__CONSIGNE A__: Recopiez à l'identique les lignes des enregistrements, de celle qui contient « phylum: Tracheophyta » jusqu'à la fin des enregistrements, ces deux limites comprises.

PERSONNEL D’ADF
Dans le cadre de son initiative de la Nouvelle route de la soie (BRI), la Chine a envoyé des dizaines de milliers de travailleurs en Afrique pour construire les projets d’infrastructure BRI financés par elle sur le continent.
Aujourd’hui, afin de protéger son personnel, la Chine engage des sociétés militaires privées (SMP).
Les SMP chinoises ont commencé à apparaître en Afrique en 2010 pour protéger les navires chinois contre les pirates somaliens. Depuis lors, les sociétés de sécurité chinoises ont une présence, faible mais croissante. Au moins neuf sociétés de sécurité chinoises sont actives en Afrique subsaharienne, où des douzaines de projets BRI produisent des revenus annuels de plus de 50 milliards de dollars pour les sociétés d’état chinoises, selon l’analyste Paul Nantulya du Centre africain pour les études stratégiques (ACSS).
Les SMP chinoises agissent dans une zone juridique grise. Bien que les Nations unies et l’Union africaine aient interdit l’emploi des mercenaires, ces restrictions ne mentionnent pas les SMP. Certains experts tels que Sean McFate de l’Atlantic Council affirment qu’il n’y a pas de différence entre les deux.
« “Société militaire privée” est une terminologie rusée qui sert de code pour des mercenaires », déclare à CNBC le Dr McFate, auteur du livre « The Modern Mercenary » [Le mercenaire moderne].

__JEU D'ENREGISTREMENTS__:
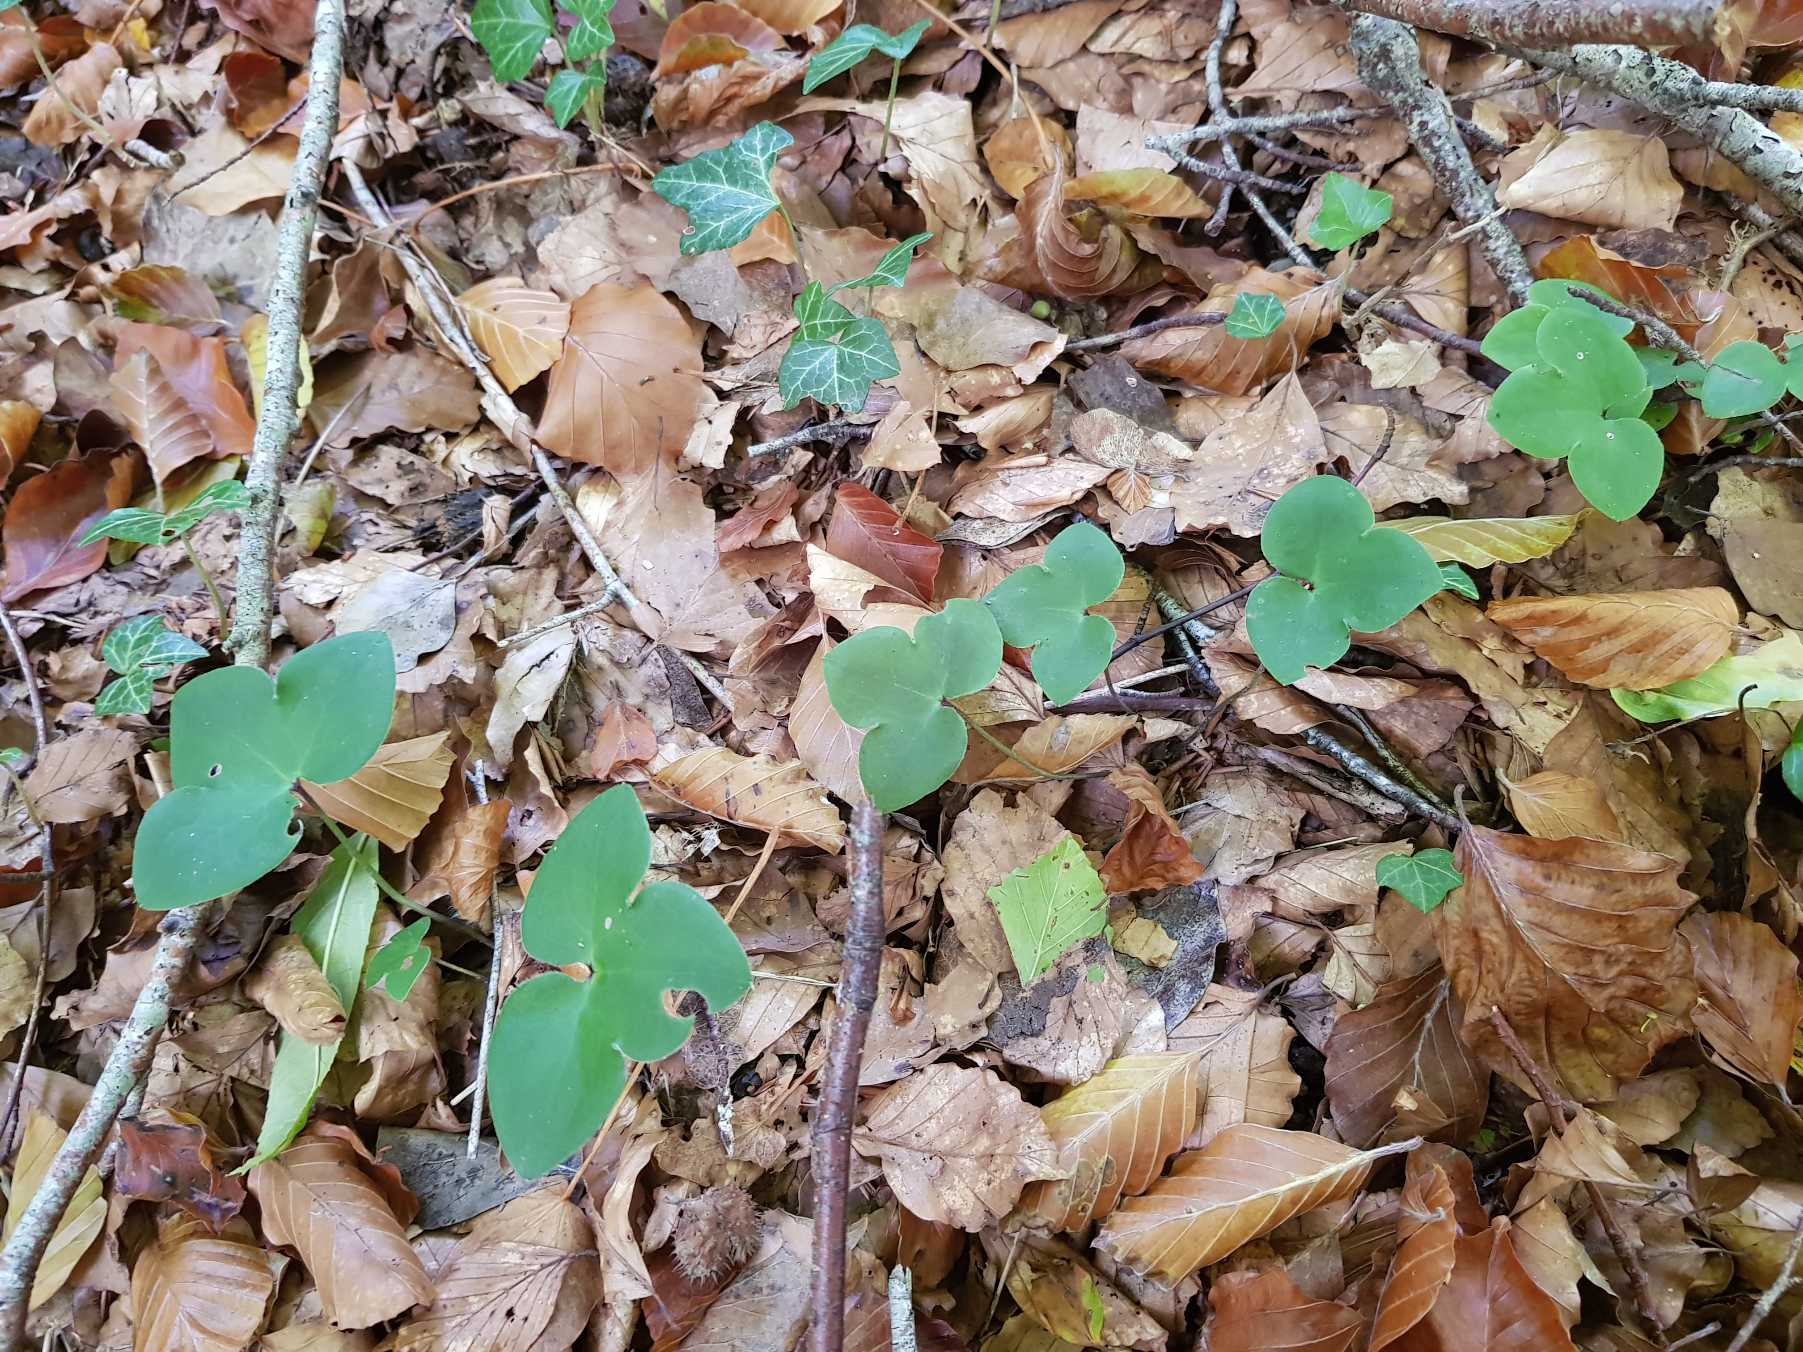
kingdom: Plantae
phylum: Tracheophyta
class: Magnoliopsida
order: Ranunculales
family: Ranunculaceae
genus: Hepatica
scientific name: Hepatica nobilis
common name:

__CONSIGNE B__: D'après le texte sur les sociétés militaires privées chinoises, en quelle année ces sociétés ont-elles commencé à apparaître en Afrique ?

__SOLUTION COMPLÈTE A__:
phylum: Tracheophyta
class: Magnoliopsida
order: Ranunculales
family: Ranunculaceae
genus: Hepatica
scientific name: Hepatica nobilis
common name:

__SOLUTION COMPLÈTE B__: En 2010.